● YOUR ASSIGNMENT:
Although the entries contain pictures, repeat only their words, exactly as written.

*** Opening PROVIDED INFORMATION ***

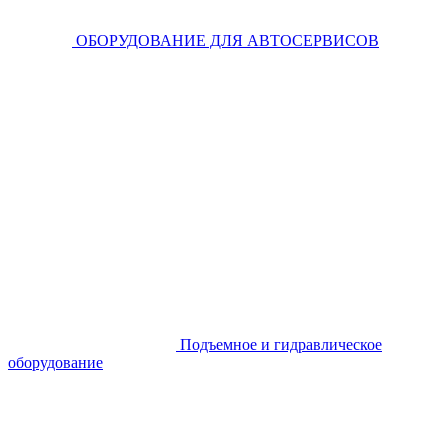
ОБОРУДОВАНИЕ ДЛЯ АВТОСЕРВИСОВ
Подъемное и гидравлическое
оборудование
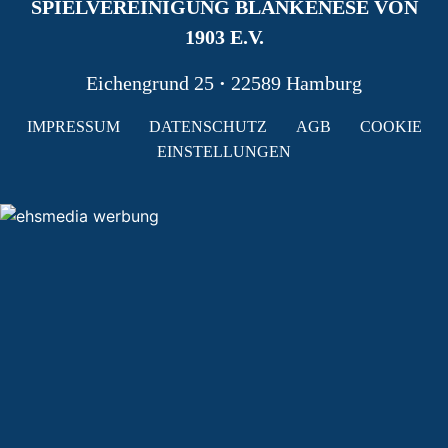
SPIELVEREINIGUNG BLANKENESE VON
1903 E.V.
Eichengrund 25
·
22589 Hamburg
IMPRESSUM
DATENSCHUTZ
AGB
COOKIE
EINSTELLUNGEN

*** Closing PROVIDED INFORMATION ***

● RESPONSE:
ОБОРУДОВАНИЕ ДЛЯ АВТОСЕРВИСОВ
Подъемное и гидравлическое
оборудование
SPIELVEREINIGUNG BLANKENESE VON
1903 E.V.
Eichengrund 25
·
22589 Hamburg
IMPRESSUM
DATENSCHUTZ
AGB
COOKIE
EINSTELLUNGEN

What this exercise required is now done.